APIレートリミット導入の事前予告とバッチ取得APIの追加#
サービスの安定性維持のため、2026年前半(2月〜3月頃)を目処に、APIトークンごとに1分間あたり20リクエストのレートリミットを導入する予定です。
これに先立ち、高頻度のリクエストをされているお客様への影響を緩和するため、複数の情報を一度に取得できる以下のバッチ取得 API を新たに追加しました。
- タスクコメントバッチ取得 API (
GET /v1/taskComments) - グループセット脆弱性情報取得 API (
GET /v1/groupSet/cveVulnInfos)
現在、1分間に20リクエストを超える頻度で API をご利用の場合は、レートリミット導入までに、これらのバッチ取得 API を利用するよう実装の変更をご検討ください。 詳細は「APIサンプル」や「APIドキュメント」を参照してください。
API関連#
- SBOM関連APIの拡充: SBOM の CRUD 操作や、サーバ情報の SBOM 形式でのダウンロードが可能になりました。旧 API(
/v1/lockfile/sbom)は非推奨となりますので、新 API(/v1/sbom)への移行をお願いします。詳しくはAPIドキュメントを参照してください。 - LLMサマリのAPI取得: 脆弱性詳細取得 API で、AI による脆弱性・脅威情報のサマリを取得できるようになりました。
- タスク一覧APIの拡張: レスポンスに SSVC 関連フィールドなどを追加しました。
- タスクコメントの修正: PublicAPI 経由で脆弱性を非表示にした際、タスクコメントに更新元が API であることが明示されるようになりました。
パフォーマンス・安定性#
- 表示・処理速度の改善: タスク数が多い環境でのタスク一覧画面の表示や、タスクコピー処理がタイムアウトする問題を解消しました。
- Linuxインストーラの安定性向上: 特定環境でインストーラがハングする問題を解消するため、OS パッケージ状態の事前チェック処理を追加しました。
検知精度#
- AIサマリの再生成: ユーザがフィードバックを送信した際に、その内容を反映して AI サマリが再生成されるようになりました。
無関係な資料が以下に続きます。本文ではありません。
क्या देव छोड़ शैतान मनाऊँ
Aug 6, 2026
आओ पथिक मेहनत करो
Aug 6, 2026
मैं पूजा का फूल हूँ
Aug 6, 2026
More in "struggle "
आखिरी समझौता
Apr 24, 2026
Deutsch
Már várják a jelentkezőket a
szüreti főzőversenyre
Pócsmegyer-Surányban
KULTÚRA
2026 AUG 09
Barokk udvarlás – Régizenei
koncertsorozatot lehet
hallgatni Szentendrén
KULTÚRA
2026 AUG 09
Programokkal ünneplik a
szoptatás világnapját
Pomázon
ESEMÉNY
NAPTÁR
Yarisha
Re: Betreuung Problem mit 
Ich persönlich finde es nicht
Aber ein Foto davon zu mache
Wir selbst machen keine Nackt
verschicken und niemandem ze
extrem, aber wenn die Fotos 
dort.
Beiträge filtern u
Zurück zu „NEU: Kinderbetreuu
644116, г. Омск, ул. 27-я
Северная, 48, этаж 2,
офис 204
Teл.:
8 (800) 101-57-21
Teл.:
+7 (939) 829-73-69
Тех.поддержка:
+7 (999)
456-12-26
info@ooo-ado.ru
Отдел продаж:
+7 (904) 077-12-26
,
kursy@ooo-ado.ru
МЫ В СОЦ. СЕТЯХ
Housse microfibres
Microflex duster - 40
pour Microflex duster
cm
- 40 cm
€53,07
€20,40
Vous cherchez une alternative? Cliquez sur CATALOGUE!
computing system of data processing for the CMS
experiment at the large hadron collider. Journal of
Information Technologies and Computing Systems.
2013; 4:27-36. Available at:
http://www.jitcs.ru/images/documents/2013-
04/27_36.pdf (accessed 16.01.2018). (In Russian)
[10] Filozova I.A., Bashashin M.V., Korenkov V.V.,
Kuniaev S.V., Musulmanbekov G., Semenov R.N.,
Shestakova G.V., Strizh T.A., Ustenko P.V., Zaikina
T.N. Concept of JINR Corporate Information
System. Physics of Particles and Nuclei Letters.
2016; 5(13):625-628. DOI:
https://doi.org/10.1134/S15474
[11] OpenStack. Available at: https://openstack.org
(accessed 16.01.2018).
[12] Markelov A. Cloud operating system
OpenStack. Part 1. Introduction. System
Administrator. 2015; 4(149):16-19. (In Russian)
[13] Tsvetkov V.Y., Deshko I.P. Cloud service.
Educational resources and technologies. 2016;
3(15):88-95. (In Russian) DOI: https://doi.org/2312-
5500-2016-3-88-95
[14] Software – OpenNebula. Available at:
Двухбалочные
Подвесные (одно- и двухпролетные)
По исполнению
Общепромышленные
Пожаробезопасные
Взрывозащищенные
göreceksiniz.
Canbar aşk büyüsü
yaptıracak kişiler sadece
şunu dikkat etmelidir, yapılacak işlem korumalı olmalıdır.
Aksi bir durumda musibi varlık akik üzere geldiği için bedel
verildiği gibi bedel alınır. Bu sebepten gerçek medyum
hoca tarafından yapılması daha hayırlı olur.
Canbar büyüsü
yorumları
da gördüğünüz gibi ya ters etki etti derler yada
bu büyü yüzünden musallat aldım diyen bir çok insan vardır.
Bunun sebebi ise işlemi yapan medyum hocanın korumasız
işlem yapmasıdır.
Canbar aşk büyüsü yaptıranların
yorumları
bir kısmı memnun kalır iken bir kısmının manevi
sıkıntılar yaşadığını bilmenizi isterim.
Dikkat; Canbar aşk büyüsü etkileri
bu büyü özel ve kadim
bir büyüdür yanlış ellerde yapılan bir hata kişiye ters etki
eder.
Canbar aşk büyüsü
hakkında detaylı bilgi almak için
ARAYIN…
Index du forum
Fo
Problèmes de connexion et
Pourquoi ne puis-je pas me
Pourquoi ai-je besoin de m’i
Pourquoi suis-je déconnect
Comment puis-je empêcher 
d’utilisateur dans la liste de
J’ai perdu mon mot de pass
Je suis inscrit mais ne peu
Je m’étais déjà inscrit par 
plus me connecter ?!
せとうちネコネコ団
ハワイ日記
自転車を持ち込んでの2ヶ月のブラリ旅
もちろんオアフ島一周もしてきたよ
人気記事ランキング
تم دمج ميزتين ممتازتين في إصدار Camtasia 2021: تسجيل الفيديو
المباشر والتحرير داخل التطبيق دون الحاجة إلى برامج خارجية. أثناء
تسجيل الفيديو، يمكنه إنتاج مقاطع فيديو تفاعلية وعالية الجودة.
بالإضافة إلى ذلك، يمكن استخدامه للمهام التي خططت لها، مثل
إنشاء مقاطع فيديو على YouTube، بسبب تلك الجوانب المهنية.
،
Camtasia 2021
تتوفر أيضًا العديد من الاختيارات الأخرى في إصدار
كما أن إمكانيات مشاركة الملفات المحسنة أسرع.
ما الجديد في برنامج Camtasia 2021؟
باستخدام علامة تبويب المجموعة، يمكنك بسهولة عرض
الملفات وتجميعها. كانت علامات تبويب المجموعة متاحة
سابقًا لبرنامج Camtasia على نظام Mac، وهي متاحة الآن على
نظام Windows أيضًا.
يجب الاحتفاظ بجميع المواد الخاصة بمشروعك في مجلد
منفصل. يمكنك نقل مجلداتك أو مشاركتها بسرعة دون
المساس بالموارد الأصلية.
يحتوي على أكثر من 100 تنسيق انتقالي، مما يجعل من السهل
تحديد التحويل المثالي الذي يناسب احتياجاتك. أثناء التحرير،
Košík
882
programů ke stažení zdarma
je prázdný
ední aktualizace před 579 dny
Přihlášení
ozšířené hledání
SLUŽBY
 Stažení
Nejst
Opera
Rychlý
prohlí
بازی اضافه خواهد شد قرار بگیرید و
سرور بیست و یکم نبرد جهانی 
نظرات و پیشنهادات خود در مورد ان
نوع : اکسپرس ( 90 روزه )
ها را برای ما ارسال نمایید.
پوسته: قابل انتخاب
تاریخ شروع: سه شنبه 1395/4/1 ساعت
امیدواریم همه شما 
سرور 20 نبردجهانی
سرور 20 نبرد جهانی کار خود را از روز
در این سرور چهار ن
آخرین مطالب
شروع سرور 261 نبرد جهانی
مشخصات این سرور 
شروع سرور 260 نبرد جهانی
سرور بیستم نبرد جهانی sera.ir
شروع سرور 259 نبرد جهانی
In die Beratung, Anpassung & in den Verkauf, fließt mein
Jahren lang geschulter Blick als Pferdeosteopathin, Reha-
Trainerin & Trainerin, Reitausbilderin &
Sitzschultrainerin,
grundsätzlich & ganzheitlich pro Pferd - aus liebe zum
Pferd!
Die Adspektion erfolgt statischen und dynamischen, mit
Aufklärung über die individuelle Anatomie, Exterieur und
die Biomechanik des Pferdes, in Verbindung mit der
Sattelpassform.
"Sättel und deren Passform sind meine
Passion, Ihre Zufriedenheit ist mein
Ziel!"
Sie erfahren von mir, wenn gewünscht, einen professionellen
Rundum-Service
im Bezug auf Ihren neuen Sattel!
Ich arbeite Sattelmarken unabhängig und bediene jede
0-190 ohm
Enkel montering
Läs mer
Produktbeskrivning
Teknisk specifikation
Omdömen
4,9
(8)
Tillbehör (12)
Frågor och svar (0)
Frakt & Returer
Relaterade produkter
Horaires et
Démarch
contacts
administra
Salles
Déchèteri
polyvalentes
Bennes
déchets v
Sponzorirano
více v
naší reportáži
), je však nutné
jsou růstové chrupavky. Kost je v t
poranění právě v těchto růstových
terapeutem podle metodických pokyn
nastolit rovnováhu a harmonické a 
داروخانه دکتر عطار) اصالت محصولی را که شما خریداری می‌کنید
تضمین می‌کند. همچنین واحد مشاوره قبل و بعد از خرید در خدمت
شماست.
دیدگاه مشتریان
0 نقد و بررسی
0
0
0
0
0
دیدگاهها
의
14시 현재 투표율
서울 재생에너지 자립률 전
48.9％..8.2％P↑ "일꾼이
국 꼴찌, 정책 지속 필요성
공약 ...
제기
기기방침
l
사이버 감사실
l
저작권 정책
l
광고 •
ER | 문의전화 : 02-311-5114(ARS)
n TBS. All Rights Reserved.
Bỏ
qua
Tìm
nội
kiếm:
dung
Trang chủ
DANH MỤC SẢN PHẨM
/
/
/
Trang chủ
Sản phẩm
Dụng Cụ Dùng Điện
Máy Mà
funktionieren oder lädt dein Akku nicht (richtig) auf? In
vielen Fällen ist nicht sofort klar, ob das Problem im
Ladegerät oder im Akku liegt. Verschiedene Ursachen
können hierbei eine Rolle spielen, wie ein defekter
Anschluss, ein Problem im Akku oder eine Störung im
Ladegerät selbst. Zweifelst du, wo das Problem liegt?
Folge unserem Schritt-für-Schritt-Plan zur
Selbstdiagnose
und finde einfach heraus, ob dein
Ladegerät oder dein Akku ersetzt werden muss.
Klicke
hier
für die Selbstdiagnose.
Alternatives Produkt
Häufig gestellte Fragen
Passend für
- 不正CPE生成の修正: ネットワーク機器をコマンドで登録する際、構成要素にスペースを含む不正な CPE が生成される問題を修正しました。
!!! warning "対応が必要な作業"
この修正を適用するには、
snmp2cpeの最新バイナリへの更新が必要です。
UI/UX#
- 所属情報画面の改善: ログイン後の所属情報画面のレイアウトを変更し、グループ/グループセットのフィルタ機能を追加しました。
- 一覧画面メニューの整理: 利用頻度の低いボタンを「設定」ボタン内に集約し、メニューをシンプルにしました。
仕様変更・その他#
- CSVレポートへの項目追加: CSV レポートの出力項目に「SSVC PRIORITY」を追加しました。
- 「OWASP Top 10」列の削除: 各画面および CSV 出力から「OWASP Top 10」列を削除しました。
- プラットフォーム対応: スキャン対象 OS として Debian 13 (Trixie)をサポートしました。
- Trivyのバージョンアップ: Trivy を v0.66.0に更新しました。詳細はTrivyのサイトを参照ください。